The failure rate is in the same neighborhood as that for Big 4 firms in the latest round of inspections, and on par with the firm's own performance the year before. Big 4 failure rates ranged from a low of 20 percent for Ernst & Young to a high of 45 percent for Deloitte during the same inspection cycle – representing a significant increase in failed audits from prior years. In BDO's 2009 inspection report, the PCAOB found fault with 24 percent of the audits it inspected.

At BDO, inspectors visited the firm's offices in New York and Chicago, its information management center in Grand Rapids, Mich., and 13 additional practice offices. Inspectors called out concerns on eight of the 31 audits they inspected. Inspectors said deficiencies focused on failures to identify or properly address financial statement misstatements or faulty disclosures. Inspectors also said they were left to conclude in some cases that the firm failed to perform a particular procedure, even if it claimed to have done so, because it was not documented.

The report cites many of the same issues that commonly crop up in inspection reports, such as revenue recognition, goodwill impairments, long-lived asset impairments, and fair value measurements. The report also notes the firm failed to adequately challenge management's assumptions behind an inventory reserve calculation, and it failed to properly assess a valuation of customer receivables and payables when 74 percent of the firm's confirmation requests to third parties were not answered.

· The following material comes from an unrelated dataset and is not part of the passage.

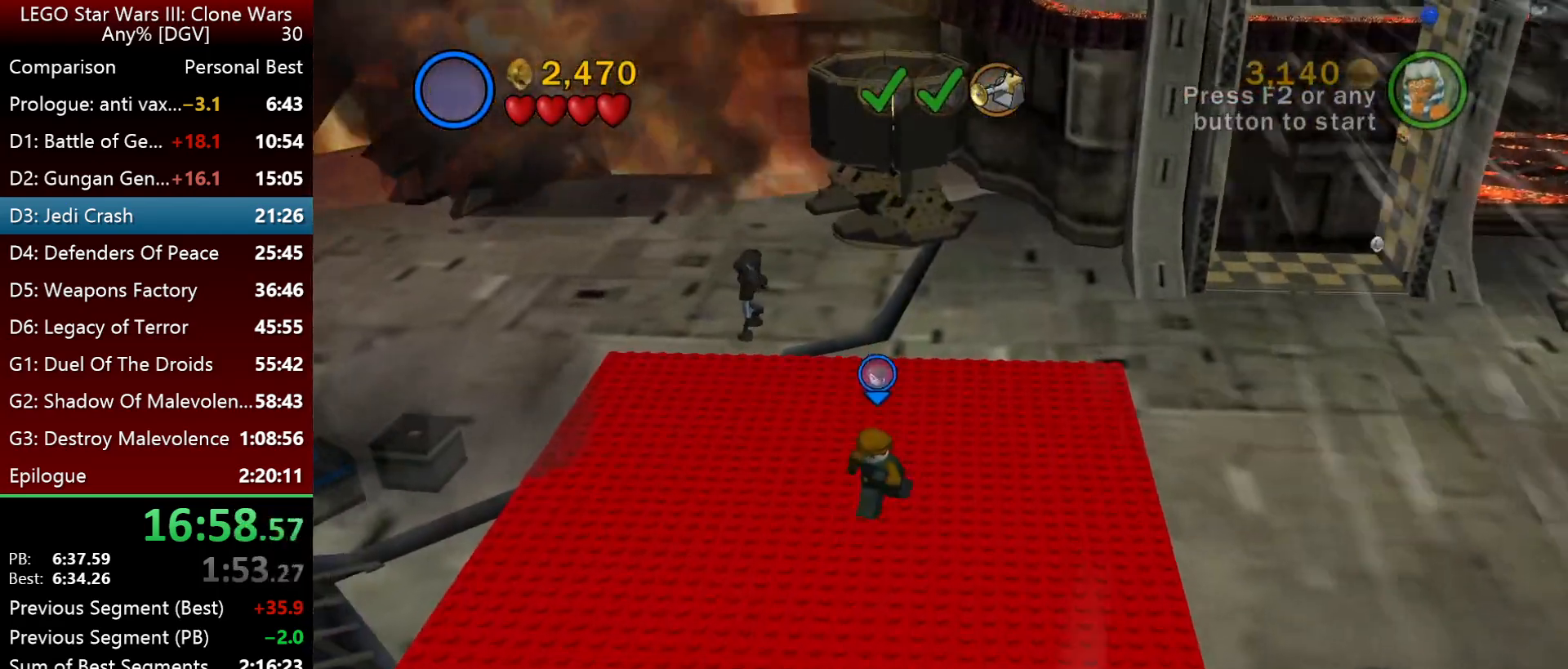
{"keys": [], "events": [[17, "f2", "up"], [117, "f2", "down"], [183, "f2", "up"], [283, "f2", "down"], [317, "f2", "up"], [417, "f2", "down"], [483, "f2", "up"]]}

In its written response to the inspection included to the report, BDO says the firm evaluated each issue raised by inspectors and performed additional procedures as necessary. “None of the matters identified by the PCAOB or the results of procedures subsequently performed impacted our previously issued reports on the financial statements,” the firm wrote.

BDO is the first of the “tier two” firms to see its 2010 report published. The report addresses inspections of 2009 financial statements that took place from August through December 2010. The final report was published March 5, although it is dated Jan. 31, 2012. Reports are still pending for Crowe Horwath, Grant Thornton, and McGladrey & Pullen. Their last reports were published in the summer of 2010.